---- TEXT EXCERPT

Holiday Conversations around Money

packing up our homemade gift - peanut butter balls!

packing up our homemade gift – peanut butter balls!

Kyle and I have had a great time this week visiting friends and family in his childhood home of the greater Los Angeles area.  I have particularly been surprised by the candid conversations we’ve been able to have about personal finance.  My interest in this subject area has grown with the age of this blog and I enjoy hearing about the view of money from people in my who are not personal finance professionals or enthusiasts.


Some of the subjects I have discussed over the past week have been:

  • annuities within retirement accounts
  • financing cars at low interest rates
  • Dave Ramsey and Financial Peace University
  • living within one’s means (or not)
  • how to negotiate compensation at a new job
  • money lessons parents taught or failed to teach
  • the marriage penalty
  • roommates who won’t make rent
  • outsourcing household labor
  • separate finances within marriage
  • foreign transaction fees
  • psychology vs. numbers in generating wealth long-term
  • the power of compound interest
  • teaching PF in schools
  • how financial product salespeople act in their own best interests, not yours
  • and of course THE FISCAL CLIFF (dun dun dunnnn)

--------
---- LISTED ENTRIES

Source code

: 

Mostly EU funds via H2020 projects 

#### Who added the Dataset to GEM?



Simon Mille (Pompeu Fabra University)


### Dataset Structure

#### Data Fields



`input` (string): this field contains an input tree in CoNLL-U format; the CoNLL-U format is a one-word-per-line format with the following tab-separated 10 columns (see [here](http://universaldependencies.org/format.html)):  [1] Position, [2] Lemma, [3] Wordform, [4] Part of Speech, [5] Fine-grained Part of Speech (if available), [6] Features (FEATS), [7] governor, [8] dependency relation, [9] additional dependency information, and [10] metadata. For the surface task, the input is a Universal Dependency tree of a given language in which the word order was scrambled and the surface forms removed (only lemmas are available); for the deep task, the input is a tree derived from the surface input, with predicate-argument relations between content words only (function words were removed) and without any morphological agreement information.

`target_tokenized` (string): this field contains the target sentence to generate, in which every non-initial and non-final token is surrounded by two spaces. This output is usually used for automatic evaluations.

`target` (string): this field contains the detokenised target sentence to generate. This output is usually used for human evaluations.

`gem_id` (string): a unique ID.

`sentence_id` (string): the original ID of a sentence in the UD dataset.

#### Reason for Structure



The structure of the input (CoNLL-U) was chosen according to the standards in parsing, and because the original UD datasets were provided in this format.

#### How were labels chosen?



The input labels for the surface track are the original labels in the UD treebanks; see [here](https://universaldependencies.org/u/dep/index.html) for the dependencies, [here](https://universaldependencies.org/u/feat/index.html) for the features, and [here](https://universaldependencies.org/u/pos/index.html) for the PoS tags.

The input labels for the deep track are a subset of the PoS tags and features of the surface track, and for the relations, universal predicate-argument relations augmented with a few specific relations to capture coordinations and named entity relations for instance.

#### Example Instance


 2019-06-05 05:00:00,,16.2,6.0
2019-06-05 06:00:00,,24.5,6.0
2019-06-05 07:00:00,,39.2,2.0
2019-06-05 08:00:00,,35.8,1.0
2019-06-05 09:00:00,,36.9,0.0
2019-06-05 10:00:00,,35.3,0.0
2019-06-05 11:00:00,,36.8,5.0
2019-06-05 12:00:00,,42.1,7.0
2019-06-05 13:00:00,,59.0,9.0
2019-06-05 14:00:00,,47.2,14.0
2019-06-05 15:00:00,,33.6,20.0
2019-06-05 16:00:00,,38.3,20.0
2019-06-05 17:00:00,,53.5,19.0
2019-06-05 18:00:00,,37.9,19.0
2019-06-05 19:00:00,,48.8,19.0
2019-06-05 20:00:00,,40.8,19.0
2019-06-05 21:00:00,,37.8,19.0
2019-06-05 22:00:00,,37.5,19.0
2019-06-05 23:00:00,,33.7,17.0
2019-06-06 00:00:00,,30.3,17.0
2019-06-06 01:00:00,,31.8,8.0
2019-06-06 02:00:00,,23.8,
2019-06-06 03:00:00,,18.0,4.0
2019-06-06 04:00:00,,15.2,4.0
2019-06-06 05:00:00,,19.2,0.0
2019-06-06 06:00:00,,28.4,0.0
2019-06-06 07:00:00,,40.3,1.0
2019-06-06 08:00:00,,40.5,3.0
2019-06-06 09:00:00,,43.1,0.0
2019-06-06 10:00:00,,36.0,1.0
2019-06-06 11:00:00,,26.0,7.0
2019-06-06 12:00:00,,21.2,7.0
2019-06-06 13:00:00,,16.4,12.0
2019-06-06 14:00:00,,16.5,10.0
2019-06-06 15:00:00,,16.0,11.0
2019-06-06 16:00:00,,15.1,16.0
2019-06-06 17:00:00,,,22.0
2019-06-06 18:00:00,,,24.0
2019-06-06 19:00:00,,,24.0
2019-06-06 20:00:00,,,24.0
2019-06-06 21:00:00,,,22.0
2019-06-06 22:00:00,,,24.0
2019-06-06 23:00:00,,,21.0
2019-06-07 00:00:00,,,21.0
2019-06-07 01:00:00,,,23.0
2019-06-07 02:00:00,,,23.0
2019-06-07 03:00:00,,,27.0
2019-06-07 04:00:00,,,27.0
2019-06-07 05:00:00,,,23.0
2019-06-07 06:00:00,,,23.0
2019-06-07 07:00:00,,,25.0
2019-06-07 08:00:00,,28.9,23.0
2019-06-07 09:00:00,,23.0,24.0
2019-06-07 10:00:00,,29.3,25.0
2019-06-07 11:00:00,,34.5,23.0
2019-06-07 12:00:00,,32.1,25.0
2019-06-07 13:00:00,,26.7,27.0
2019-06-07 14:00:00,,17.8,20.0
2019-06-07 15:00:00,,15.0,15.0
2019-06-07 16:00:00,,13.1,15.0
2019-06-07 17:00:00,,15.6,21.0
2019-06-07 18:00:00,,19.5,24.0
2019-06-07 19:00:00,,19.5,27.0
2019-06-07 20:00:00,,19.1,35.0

--------

**DIRECTIONS FOR THIS TASK**
In the text about holiday money conversations, where were friends and family being visited this week? Rely only on the text about holiday money conversations, not on the records.

**RESPONSE**
They were in the greater Los Angeles area, Kyle's childhood home.